MCC makes peace personal through Iran contacts

By J. Daryl Byler Mennonite Central Committee

AMMAN, Jordan — When nations threaten rather than talk to each other, organizations such as Mennonite Central Committee can sometimes help build bridges of understanding.

In light of growing hostility between the United States and Iran, MCC plans to redouble its advocacy efforts and increase people-to-people contacts with Iran.

Face-to-face relationships have been the core of nearly two decades of MCC work in Iran.

When a major earthquake in 1990 killed more than 30,000 people and destroyed mountain villages in Iran’s northwestern provinces, MCC’s first response was to send people, not money. Eventually, MCC helped build 15 health houses — simple primary care centers — for damaged villages and began a long-term partnership with the Iranian Red Crescent Society.

In 1998, MCC started a student exchange with the Imam Khomeini Education and Research Institute in Qom — the center of religious training in Iran. Four American couples have studied Farsi and Islam at IKERI, while developing friendships with Iranians. During the same period, two Iranians have done Ph.D. work at the Toronto School of Theology and learned to know Mennonites in Ontario.

The exchange has built a foundation for three conferences between Mennonite theologians and Shia Muslim scholars, in 2002, 2004 and 2007.

MCC’s Iran program gained high visibility in 2006, when MCC organized the first of three meetings between President Mahmoud Ahmadinejad and religious leaders from Canada and the United States. These conversations focused on issues that divide the two nations as well as ways that people of faith can build trust.

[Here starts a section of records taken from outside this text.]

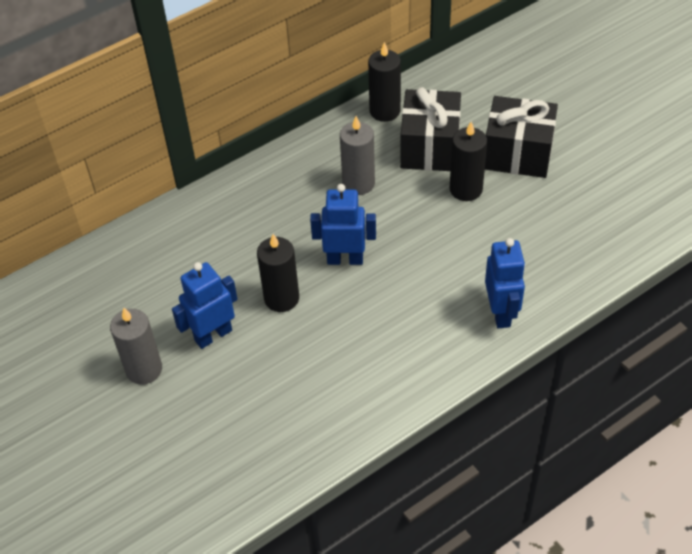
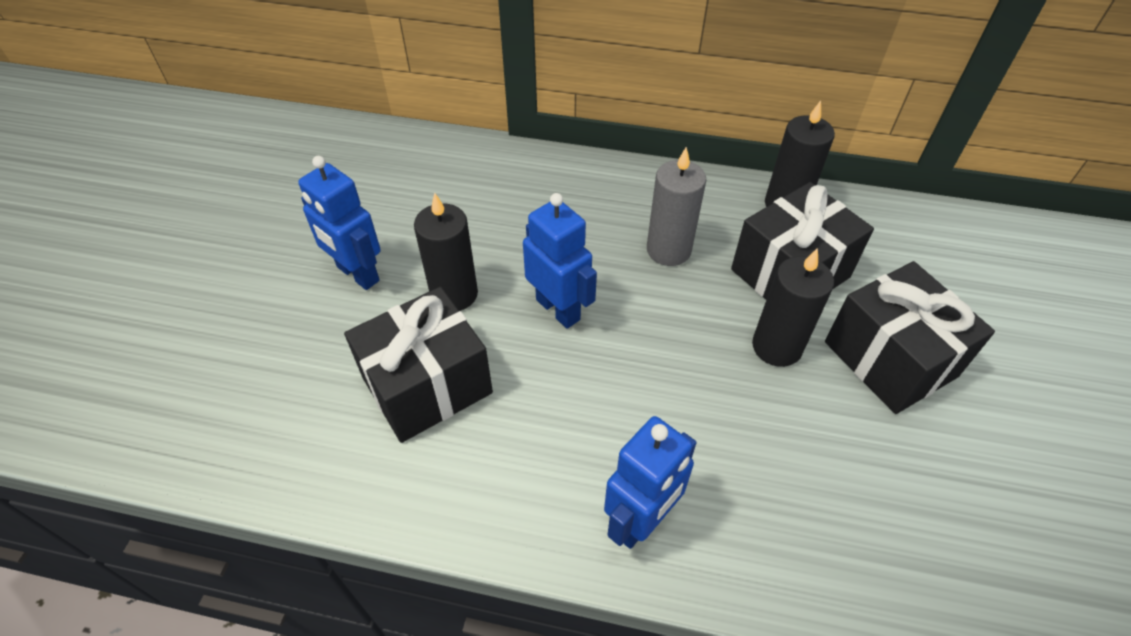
camera: 45 degrees right, 0 degrees up
grey candle [110,308,162,385] -> none
blue robot [172,262,237,349] -> blue robot turned 150 degrees counterclockwise [298,156,381,290]
none -> black gift [344,287,493,443]

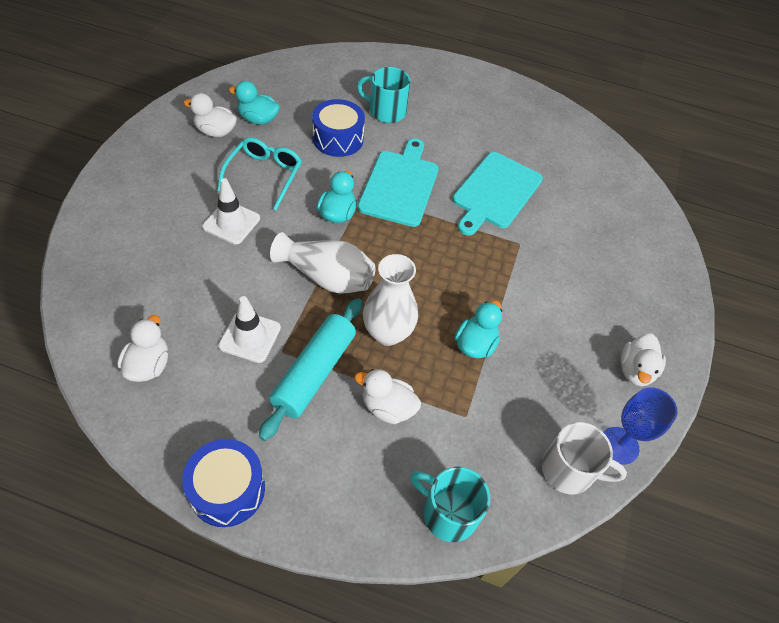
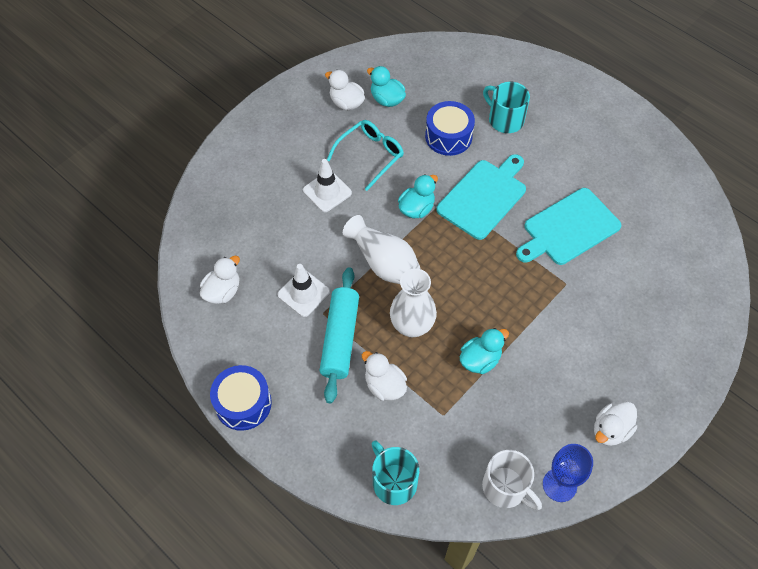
camera: 30 degrees right, 5 degrees up
turquoise rolling pin [259,298,362,441] -> turquoise rolling pin turned 45 degrees counterclockwise [319,267,359,403]

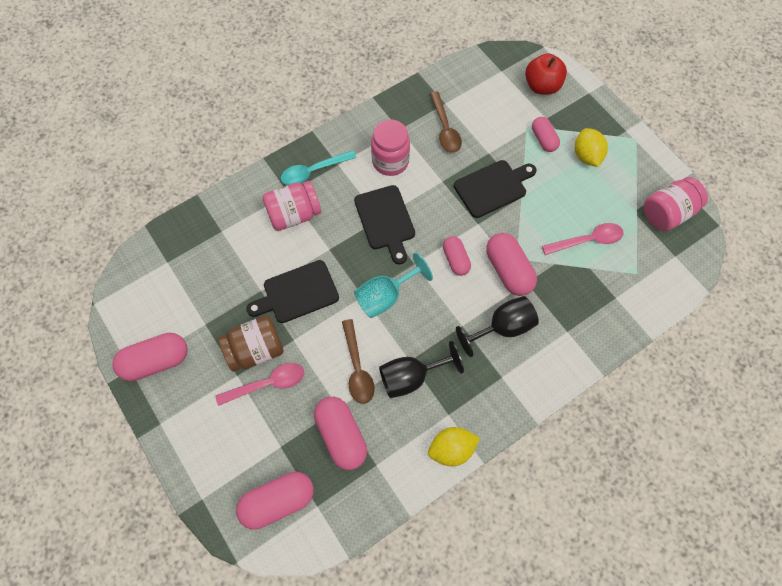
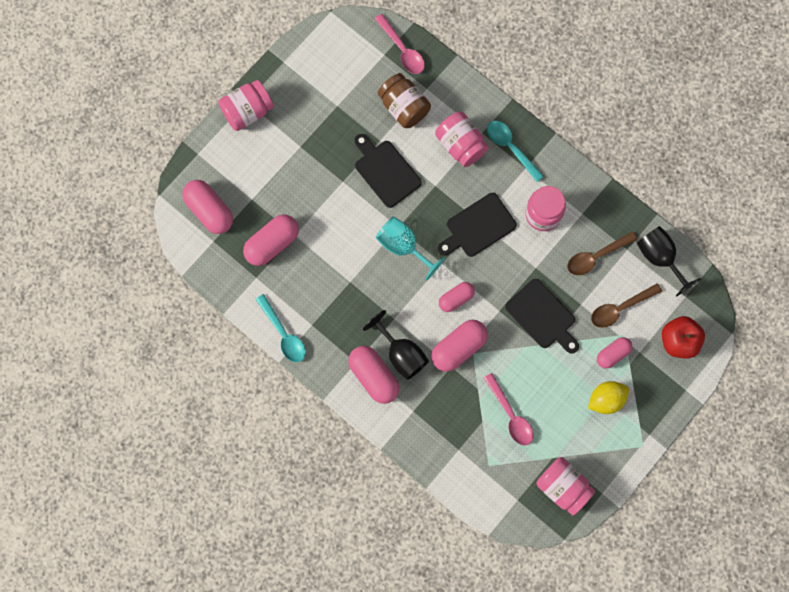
camera: 75 degrees right, 10 degrees up
pink capsule [112,333,188,381] -> pink capsule moved to [348,346,399,404]
pink spoon [215,363,304,406] -> pink spoon moved to [375,14,425,74]
brown jar [218,315,283,372] -> brown jar moved to [378,73,431,128]
brown spoon [342,319,375,404] -> brown spoon moved to [591,283,662,328]
black goblet [379,341,464,398] -> black goblet moved to [637,226,701,297]
yellow lemon [428,427,480,466] -> turquoise spoon [255,294,306,362]
none -> pink jar [218,80,274,131]

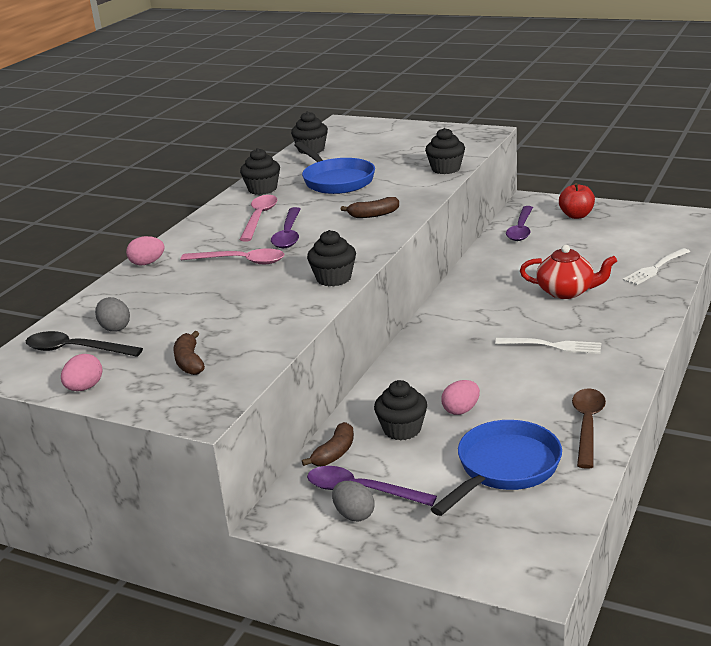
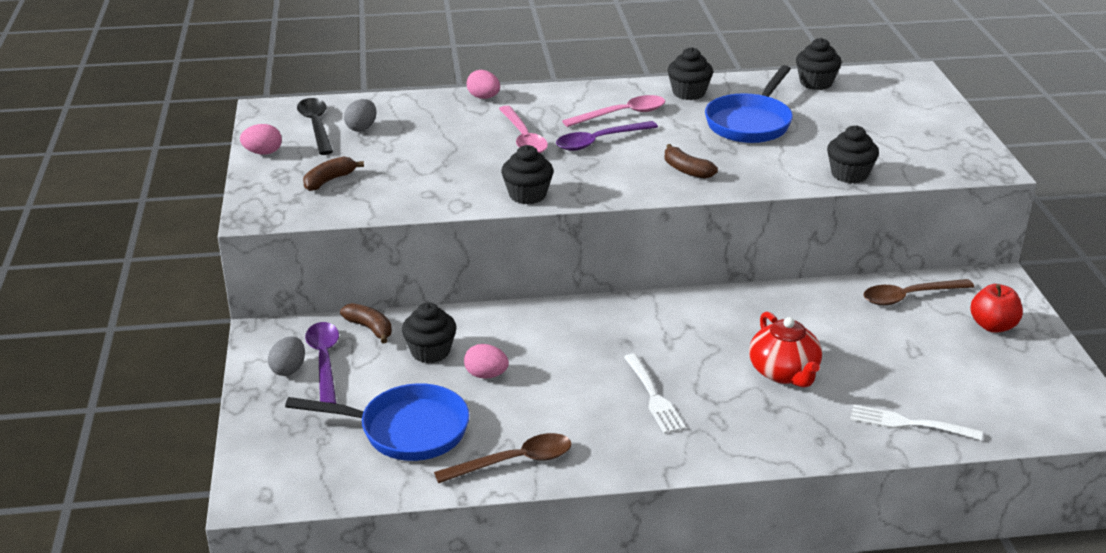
camera: 55 degrees right, 5 degrees up
brown banana [302,422,354,466] -> brown banana turned 135 degrees counterclockwise [340,303,392,343]
purple spoon [506,206,533,241] -> brown spoon [864,279,974,305]

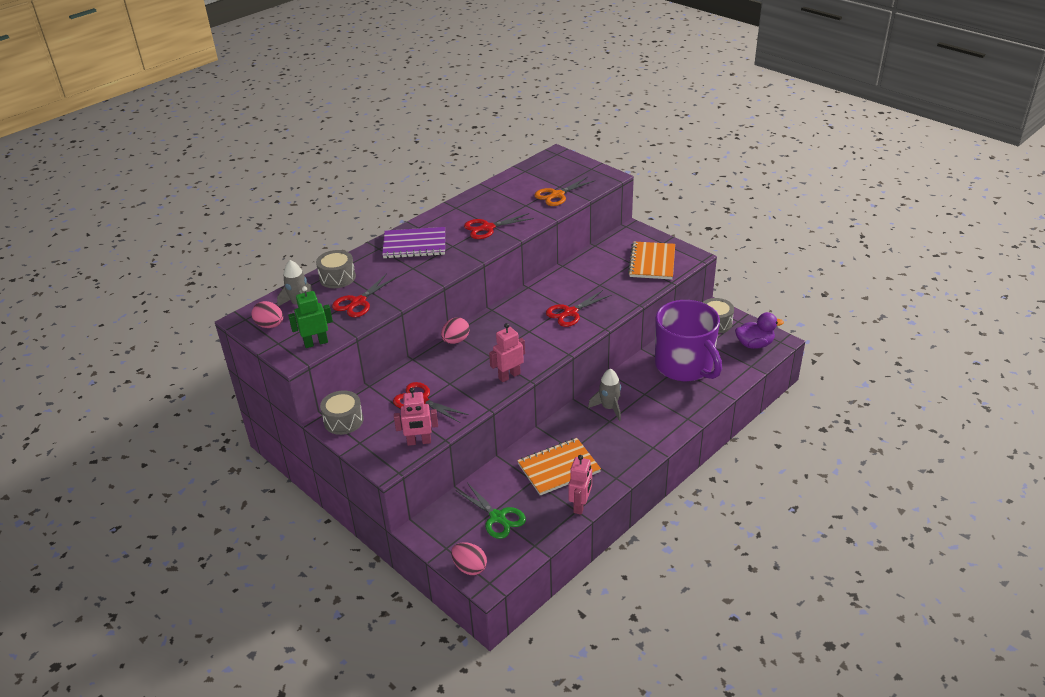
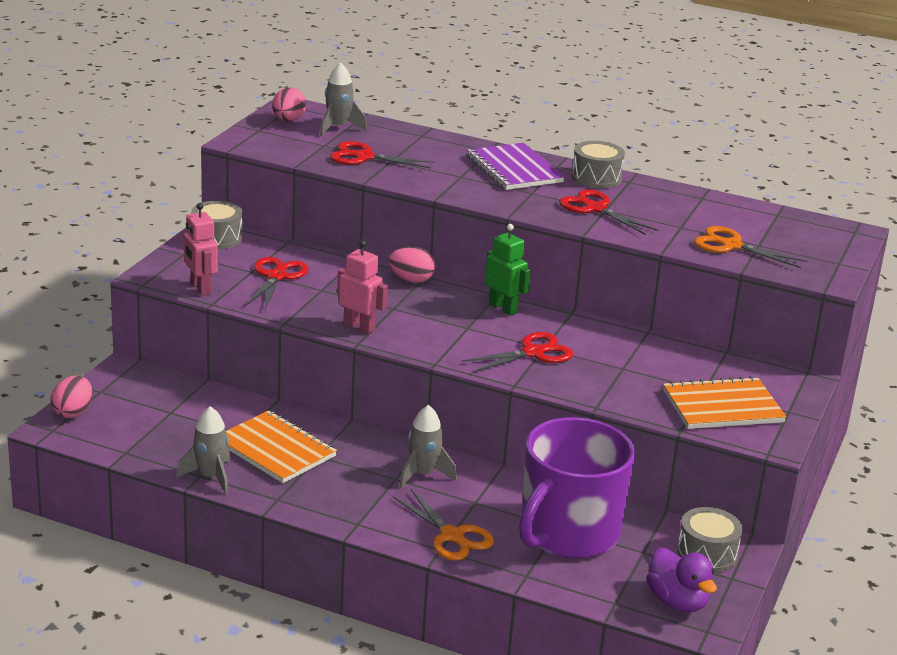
camera: 65 degrees right, 10 degrees down
green robot [288,286,333,348] -> green robot moved to [485,224,531,316]
grey drum [316,250,356,288] -> grey drum moved to [572,141,625,189]
green scissors [457,483,526,539] -> none
red scissors [546,290,611,327] -> red scissors turned 120 degrees clockwise [461,332,573,373]
pink robot [568,455,592,515] -> grey rocket [176,406,230,494]
none -> orange scissors [393,488,494,561]

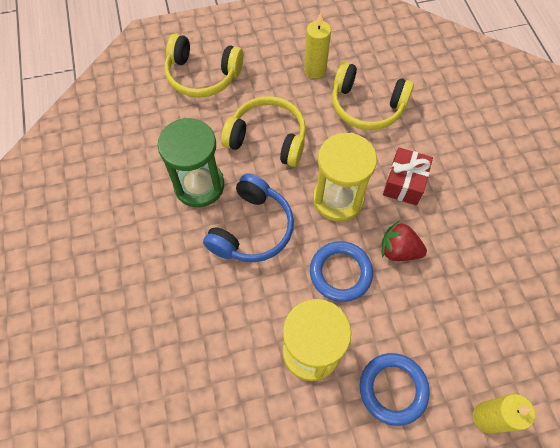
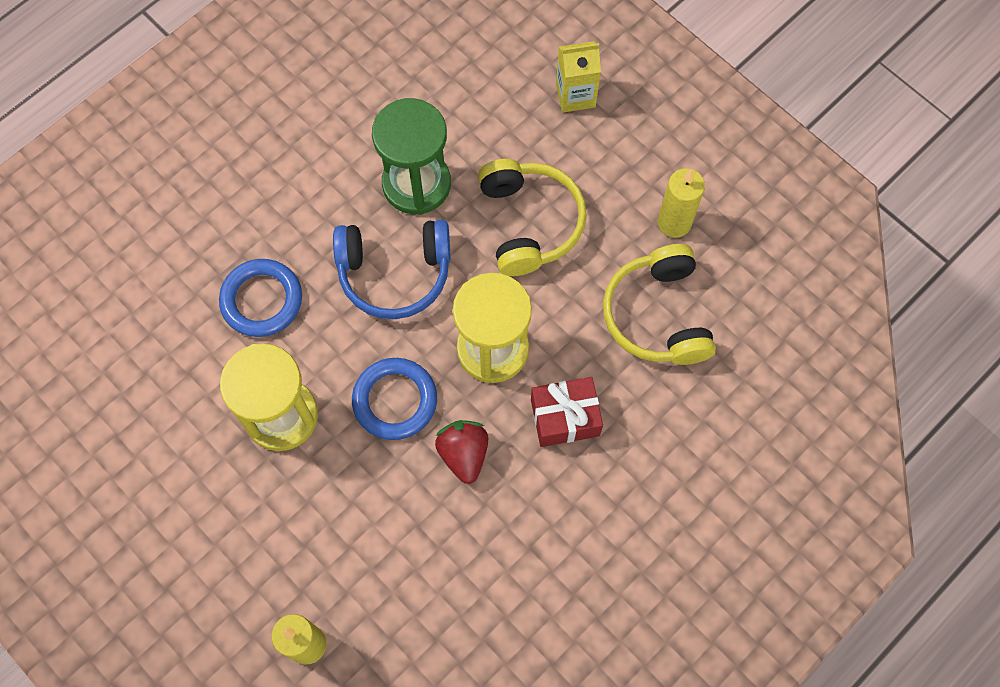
camera: 60 degrees right, 5 degrees up
yellow headphones [165,34,244,98] -> yellow carton [556,41,601,113]
blue ring [360,353,430,426] -> blue ring moved to [219,259,302,337]

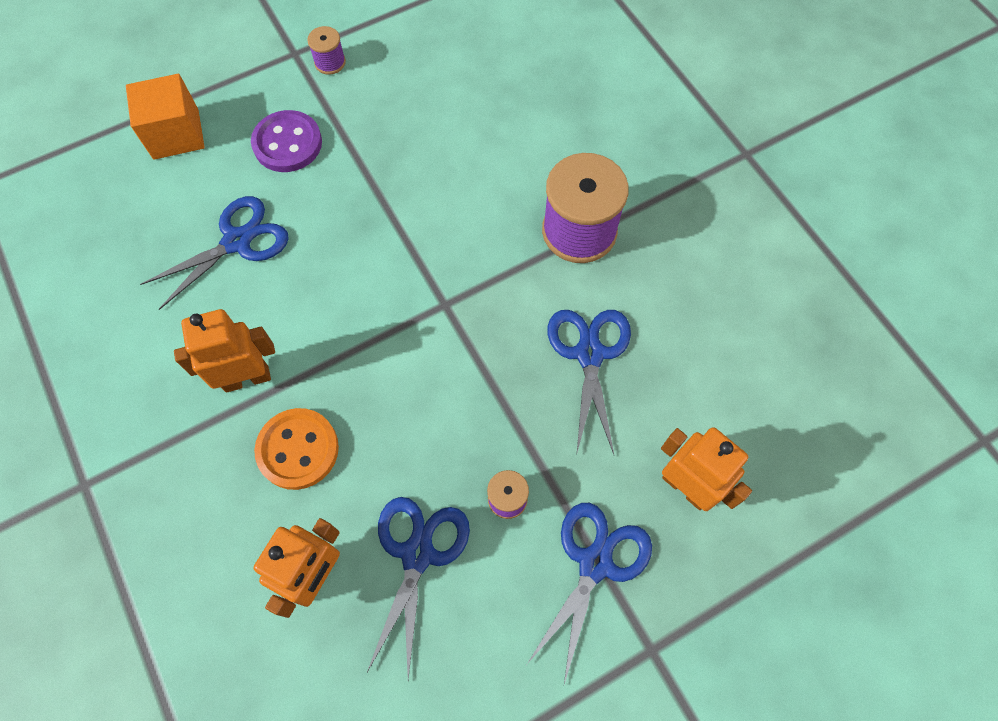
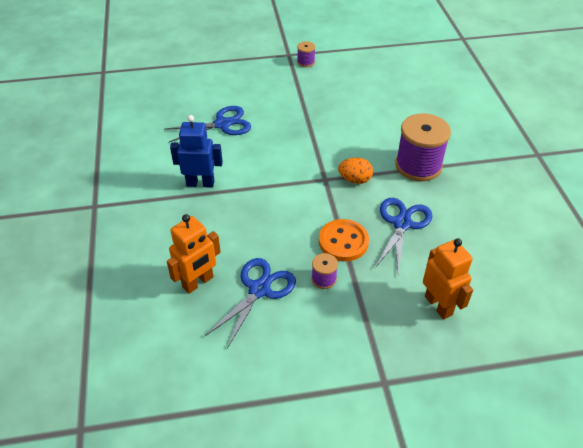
camera: 20 degrees right, 20 degrees down
orange cube [126,74,205,160] -> none
orange robot [174,309,275,393] -> blue robot [170,115,223,188]
purple button [251,110,322,172] -> none
orange button [254,408,339,490] -> orange button moved to [319,219,369,261]
blue scissors [527,503,652,684] -> none
none -> orange egg [338,158,373,184]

As a starting point, religious leaders have urged Ahmadinejad and President Bush to stop using rhetoric that defines the other using “enemy” language.

MCC’s Iran program has two primary goals: to promote understanding and friendship between the people of Iran, Canada and the United States; and to promote peace between the governments of the countries.

MCC regional representatives have found Iranians eager for conversation and for relationships with the West that are built on mutual respect.